The main issues at hand with regard to the constitution are that on one hand, the supporters of the Catholic school are arguing that denying them the ability to participate in the charter school sponsorship program is not allowing them to freely express their free exercise of religion. On the other hand, the group that disagrees with the establishment of the religious charter school is arguing that by founding a religious school with public money, this is an unconstitutional establishment of religion. The conflict is a test of these two constitutional principles because it causes courts to navigate the balance between allowing people to exercise their right to exercise their religious beliefs while also preventing an unconstitutional lack of separation between church and state.

In my opinion, the charter school being funded by the public is unconstitutional. The reason for this is because the school includes a curriculum designed to teach students in alignment with the Catholic faith. While people should be able to freely exercise their religious beliefs, it should not be funded by the public due to the fact that the public may not share the same Catholic beliefs as the Charter school. In addition to this, if the school were allowed to use public funding to support itself, then it would establish precedent that would promote the use of taxpayer funds to support religion.

In Espinoza v. Montana Dept. of Revenue, the supreme court ruled in favor of the school in a case where the issue at hand was whether or not it was constitutional to exclude religious schools from tuition assistance programs.
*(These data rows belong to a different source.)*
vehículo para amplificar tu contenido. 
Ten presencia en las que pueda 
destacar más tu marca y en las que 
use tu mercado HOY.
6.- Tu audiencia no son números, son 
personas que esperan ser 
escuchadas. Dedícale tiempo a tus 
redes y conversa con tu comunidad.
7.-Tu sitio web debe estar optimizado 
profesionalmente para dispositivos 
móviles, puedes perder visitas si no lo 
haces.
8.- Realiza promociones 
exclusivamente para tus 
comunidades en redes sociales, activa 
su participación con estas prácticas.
This was an example of when the court ruled in favor of the free exercise clause. However, this case is different from Oklahoma Statewide Virtual Charter School v. Drummond because it was regarding private school tuition, not public charter schools. Since the charter school is funding public education, the outcome of this case should be different. When a private religious school is aiming to use public funds, it is more reasonable as to why the funds are allowed to be used because the school’s identity as a private religious school is being challenged if they are not allowed to. This would support the fact that the inability to use funds is a violation of their free-exercise orf religion. However, in a public charter school, the school is a public institution and for this reason, the identity of the school is more sensitive in that it must align with the state and the funding should be secular. For these reasons, the use of public funding for a public charter school is an unconstitutional establishment of religion because it directly funds a government institution.